Since I had to go thru some weird details to get this working and from what I saw its not a direct approach for a Mac OS Lion user, here is what I found in case anyone get stuck as much as I did for what seem a simple one line task.

  1. First and before anything, you might want to check if you have graphviz and gv, as mentioned on my original question you will, if you fall under the same situation as I did, have clang complaining at you about graphviz or gv. While graphviz is relatively easy to find just using google, gv didn't seem to me because it was missing its first name on their official website, that is GNU gv.

  2. You should get graphviz installed without much headache, but gv might not. It complains about a dependency called Xaw3d. Their website contains a not so up to date version (2003) but thats what will do. If you are as unfortunate as me, you will find out the download is broken. Luckily enough a friend pointed me to this website from MIT of someone who had to deal with this so saved me a lot of time. It is very recent (may,2012) at the point I am answering this so it should work for you too. I am posting here what I actually used just in case that page goes down:

  3. Get the zip or tar version of gv.

  4. Avoid the pkg-config utility by running:

$ ./configure X11_CFLAGS='-I/usr/X11/include/X11' X11_LIBS='-L/usr/X11/lib -lX11 -lXext -lXmu -lXt'

while inside the ibXaw3d-1.6 directory on your console.

Followed by:

make

sudo make install

make clean

With that done go back and install gv, if it doesnt works change their code that was also bugged for me (lacking few parameters on a line that makes it impossible to get the installation done) as the MIT page mentions:

Change on Scrollbar.c:

(*swclass->threeD_class.shadowdraw) (w, event, region, FALSE);

to

(*swclass->threeD_class.shadowdraw) (w, event, region, sbw->threeD.relief, FALSE);

On MAC it will also complain about zombie process if the following is not run so just in case as the author also suggests get the configure done this way:

./configure --x-includes=/usr/X11/include/X11 --x-libraries=/usr/X11/lib --enable-SIGCHLD-fallback

And finally gv should be usable if you run $gb whatever.ps. In case you are wondering, that is one of its use, open .ps if not all of it (I didn't bother looking much on it since it was not the original purpose).


Now if you are still unlucky as I am, running the same thing will not work.

Thanks to Joey (the person on the comment below) and the LLVM mailing list people I found out that I should run the build on debug mode.

Now it seems that if you are downloading the binaries like I originally did for MAC OS it will automatically comes on non debug mode for optimization reasons (10 times faster or so I got on one of the outputs on the console).

● **Data extract**

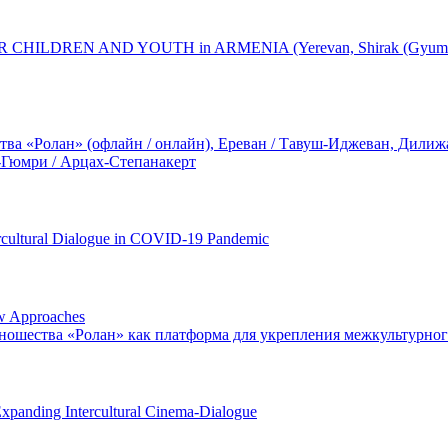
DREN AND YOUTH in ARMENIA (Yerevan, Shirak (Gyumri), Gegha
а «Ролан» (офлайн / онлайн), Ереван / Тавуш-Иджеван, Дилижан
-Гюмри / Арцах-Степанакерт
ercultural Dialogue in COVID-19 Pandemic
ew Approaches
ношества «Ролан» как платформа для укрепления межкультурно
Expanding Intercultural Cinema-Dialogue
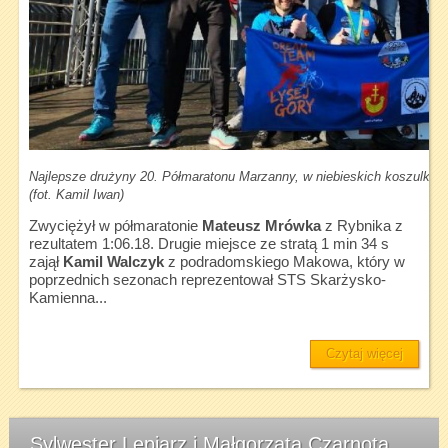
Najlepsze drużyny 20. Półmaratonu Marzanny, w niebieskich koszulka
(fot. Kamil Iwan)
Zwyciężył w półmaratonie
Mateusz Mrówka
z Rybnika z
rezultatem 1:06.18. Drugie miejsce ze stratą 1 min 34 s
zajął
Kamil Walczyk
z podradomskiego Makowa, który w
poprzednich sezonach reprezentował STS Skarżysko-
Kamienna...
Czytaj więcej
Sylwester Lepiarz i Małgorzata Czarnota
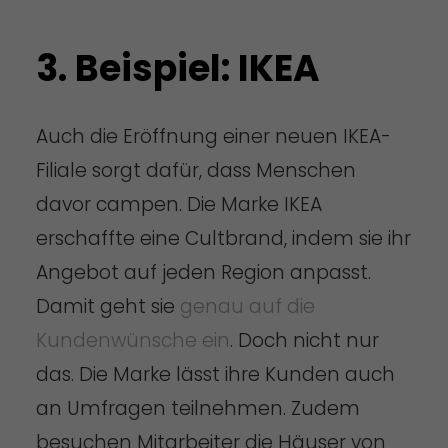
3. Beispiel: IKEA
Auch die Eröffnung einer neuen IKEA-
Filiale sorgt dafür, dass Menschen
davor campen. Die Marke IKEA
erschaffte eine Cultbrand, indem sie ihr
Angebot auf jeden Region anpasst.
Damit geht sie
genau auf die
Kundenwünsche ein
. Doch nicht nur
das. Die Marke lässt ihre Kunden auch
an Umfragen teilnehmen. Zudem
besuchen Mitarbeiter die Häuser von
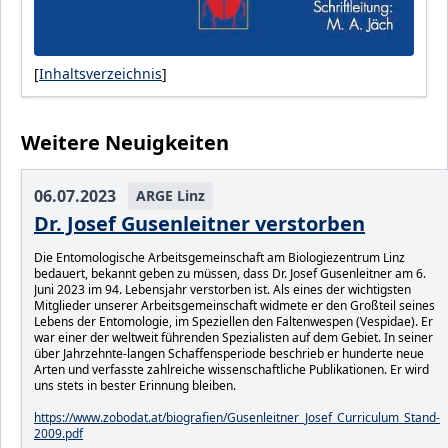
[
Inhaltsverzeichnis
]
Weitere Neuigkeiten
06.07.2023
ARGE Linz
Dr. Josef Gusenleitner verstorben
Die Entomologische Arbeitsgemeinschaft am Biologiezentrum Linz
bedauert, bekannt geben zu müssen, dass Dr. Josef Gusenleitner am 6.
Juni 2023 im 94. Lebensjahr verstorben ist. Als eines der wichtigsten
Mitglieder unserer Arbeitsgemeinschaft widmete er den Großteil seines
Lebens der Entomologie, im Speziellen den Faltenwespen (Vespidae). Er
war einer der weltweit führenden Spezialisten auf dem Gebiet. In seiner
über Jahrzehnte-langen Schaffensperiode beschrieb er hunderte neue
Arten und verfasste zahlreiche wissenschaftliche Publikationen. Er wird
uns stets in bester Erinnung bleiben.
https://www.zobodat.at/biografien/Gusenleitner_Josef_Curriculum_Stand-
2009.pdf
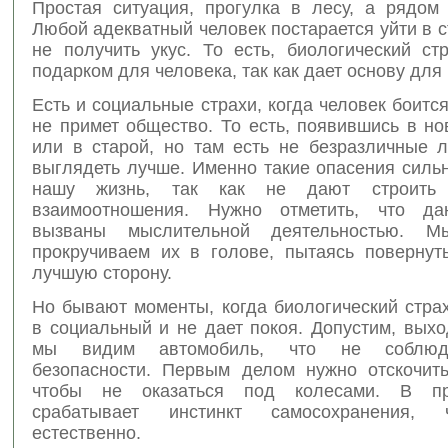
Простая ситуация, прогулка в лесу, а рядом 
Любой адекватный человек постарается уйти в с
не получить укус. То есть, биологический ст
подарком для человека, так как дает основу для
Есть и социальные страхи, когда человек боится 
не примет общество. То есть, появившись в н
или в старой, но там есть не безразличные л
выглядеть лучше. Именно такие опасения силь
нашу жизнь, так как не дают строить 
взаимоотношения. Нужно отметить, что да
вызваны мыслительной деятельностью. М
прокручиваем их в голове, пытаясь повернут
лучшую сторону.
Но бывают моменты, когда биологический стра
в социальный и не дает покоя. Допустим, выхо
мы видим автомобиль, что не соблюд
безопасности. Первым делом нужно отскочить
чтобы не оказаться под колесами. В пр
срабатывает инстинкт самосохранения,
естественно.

● **Task set**
[1] Reproduce the gv installation notes word for word, everything from "Thanks to Joey" down to "on the console).".
[2] According to the gv installation notes, which dependency does gv complain about?
Work only from the gv installation notes and leave the data aside.

● **Task-by-task solutions**
[1]
Thanks to Joey (the person on the comment below) and the LLVM mailing list people I found out that I should run the build on debug mode.

Now it seems that if you are downloading the binaries like I originally did for MAC OS it will automatically comes on non debug mode for optimization reasons (10 times faster or so I got on one of the outputs on the console).

[2] Xaw3d.